CHP'nin 12 Haziran seçim kampanyası boyunca ortaya koyduğu ve ekonomi politik iddiadan ziyade sosyal reorganizasyon ağırlıklı vaatleri olan yaklaşımları iktidar şansı olmadığı için bağlayıcı olmayabilir. Ama siyasi vaatlerinin tamamı bağlayıcı vaatlerdir. Bu vaatlerin Türkiye'nin demokratikleşmesine katkı sağlayacak birçok yönü bulunmaktadır. Sorun yeni vaatlerin ve söylemin eski CHP tarafından ne kadar sindirilebileceği sorunudur. Sorun 12 Eylül referandumu sonrası CHP'ye post- Kemalist bir sürece girmemesi karşılığında açılan neo- Kemalist alanın sınırlarının neresi olacağıdır.

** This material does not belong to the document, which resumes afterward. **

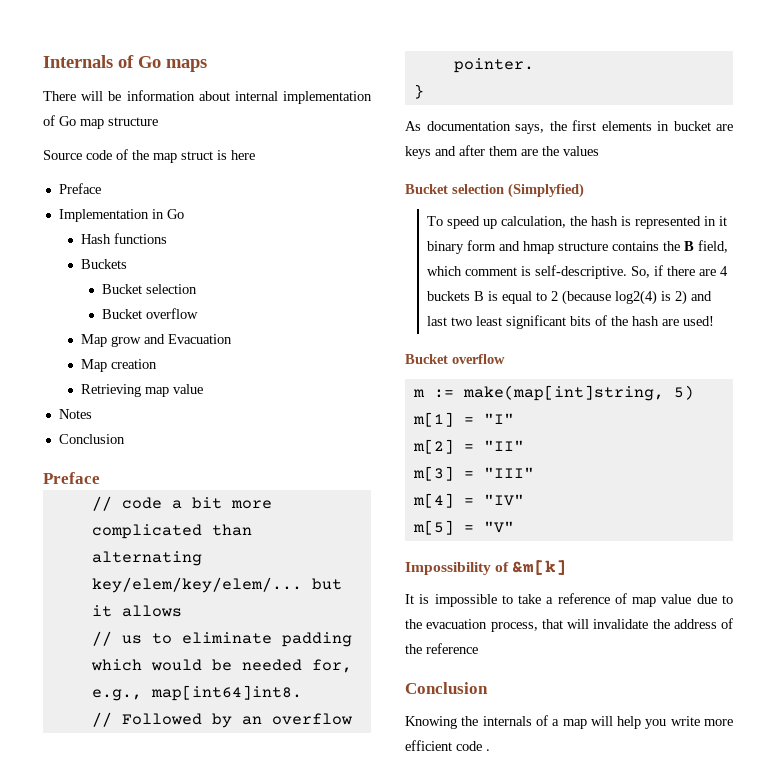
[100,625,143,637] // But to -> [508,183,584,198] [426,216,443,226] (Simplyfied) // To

Sorun post- Kemalist bir sürece evrilmeden ve yüzleşmeyi yaşamadan sahici bir siyasi dilin inşa edilip edilemeyeceğidir. Geçmiş tecrübeler eski ile yeninin bir arada kalamadığını gösteriyor. Tabanın Baykal döneminde defalarca tekrar eden seçimlerde psikolojik bir hezimet yaşama korkusunu bertaraf etmek üzere yeni CHP'ye açtığı kredi özünde bir "katlanmaya" tekabül ediyor. Yeni CHP, farkında olarak veya olmayarak başlatmış olduğu kemoterapi sürecine, gayet sağlıklı olduğunu düşünen Kemalist tabanını ikna etmek durumunda. Öyle ki yeni CHP için var oluş sancıları, tabanın büyük bir kısmı için yok oluş olarak algılanmaktadır. Yeni CHP, var oluş ile yok oluşu mecz etmek makasından ne kadar çıkabilirse yeni siyasi diline ve raporlarına da o kadar sahip çıkacaktır.

Yasal Uyarı: Yayınlanan köşe yazısı/haberin tüm hakları Turkuvaz Medya Grubu’na aittir. Kaynak gösterilse veya habere aktif link verilse dahi köşe yazısı/haberin tamamı ya da bir bölümü kesinlikle kullanılamaz.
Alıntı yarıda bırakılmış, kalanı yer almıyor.